__Extracted text__
※ ※ ※
Bitdefender at least seems to understand the responsibility of holding onto user data. However, that’s not very reassuring, as its promise not to let anyone see logged information will only last until a government subpoena or enterprising hacker comes along. We much prefer the Hide.me VPN’s approach of not saving any data at all (see our Hide.me review for more).
Netflix immediately detected Bitdefender VPN when we started watching a show. The same thing happened on Hulu. On BBC iPlayer, we managed to get around the block, but the streaming speed was so slow that shows were hard to watch.
We were also able to watch shows on Amazon Prime Video and Disney+, but with the 200 MB daily data transfer limit, it isn’t possible for Basic-level users to watch more than 10 minutes of TV.
However, using the Bitdefender Premium VPN level is a perfectly good way to catch up on The Mandalorian or The Marvelous Mrs. Maisel on your business trip to Toronto. If you want a truly excellent streaming performance, though, NordVPN is the way to go (see our NordVPN review).
※ ※ ※
__Problem description__
Answer from the VPN review text above:
(a) Whose approach of not saving any data at all does the review prefer?
(b) On which service did the reviewers get around the block but find the streaming too slow to watch shows easily?
(c) What daily data transfer limit applies to Basic-level users?
※ ※ ※
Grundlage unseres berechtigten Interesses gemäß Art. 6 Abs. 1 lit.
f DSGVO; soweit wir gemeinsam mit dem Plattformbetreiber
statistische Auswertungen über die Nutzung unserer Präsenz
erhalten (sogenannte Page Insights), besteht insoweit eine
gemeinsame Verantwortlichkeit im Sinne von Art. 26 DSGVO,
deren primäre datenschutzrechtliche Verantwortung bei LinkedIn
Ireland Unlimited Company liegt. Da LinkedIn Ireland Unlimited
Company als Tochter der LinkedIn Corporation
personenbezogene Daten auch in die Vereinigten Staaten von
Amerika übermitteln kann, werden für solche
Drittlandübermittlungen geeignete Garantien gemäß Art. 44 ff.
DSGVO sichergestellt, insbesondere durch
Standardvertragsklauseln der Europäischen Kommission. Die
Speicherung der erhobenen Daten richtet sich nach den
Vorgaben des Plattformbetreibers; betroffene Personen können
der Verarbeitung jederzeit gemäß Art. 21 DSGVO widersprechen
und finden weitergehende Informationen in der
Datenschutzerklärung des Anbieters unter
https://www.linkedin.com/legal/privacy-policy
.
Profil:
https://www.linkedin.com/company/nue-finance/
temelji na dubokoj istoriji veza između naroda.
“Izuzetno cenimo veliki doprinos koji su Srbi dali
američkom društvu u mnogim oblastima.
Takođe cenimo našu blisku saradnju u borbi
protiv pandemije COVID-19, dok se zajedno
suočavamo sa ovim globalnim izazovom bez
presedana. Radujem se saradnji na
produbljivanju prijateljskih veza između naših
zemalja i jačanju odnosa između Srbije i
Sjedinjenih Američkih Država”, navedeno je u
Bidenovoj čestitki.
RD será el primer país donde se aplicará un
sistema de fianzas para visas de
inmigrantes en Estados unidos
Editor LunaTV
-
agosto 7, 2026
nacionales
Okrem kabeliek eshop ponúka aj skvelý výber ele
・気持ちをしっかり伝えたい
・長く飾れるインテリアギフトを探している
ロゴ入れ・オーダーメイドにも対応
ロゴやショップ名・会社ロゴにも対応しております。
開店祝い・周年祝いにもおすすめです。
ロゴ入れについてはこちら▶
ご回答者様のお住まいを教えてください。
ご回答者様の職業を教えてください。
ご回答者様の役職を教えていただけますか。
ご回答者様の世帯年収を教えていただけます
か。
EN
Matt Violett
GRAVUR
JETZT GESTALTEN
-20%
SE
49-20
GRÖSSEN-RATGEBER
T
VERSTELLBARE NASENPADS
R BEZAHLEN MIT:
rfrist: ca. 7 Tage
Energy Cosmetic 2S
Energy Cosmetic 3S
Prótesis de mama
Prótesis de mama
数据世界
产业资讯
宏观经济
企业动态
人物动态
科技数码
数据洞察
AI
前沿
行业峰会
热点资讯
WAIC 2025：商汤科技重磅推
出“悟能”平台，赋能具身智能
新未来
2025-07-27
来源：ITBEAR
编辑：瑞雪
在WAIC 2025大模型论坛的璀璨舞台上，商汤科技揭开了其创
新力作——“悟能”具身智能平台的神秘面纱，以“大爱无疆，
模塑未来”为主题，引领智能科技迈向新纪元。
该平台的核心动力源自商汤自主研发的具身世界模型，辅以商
※ ※ ※
__Solution to this problem__
(a) The Hide.me VPN's.
(b) BBC iPlayer.
(c) 200 MB.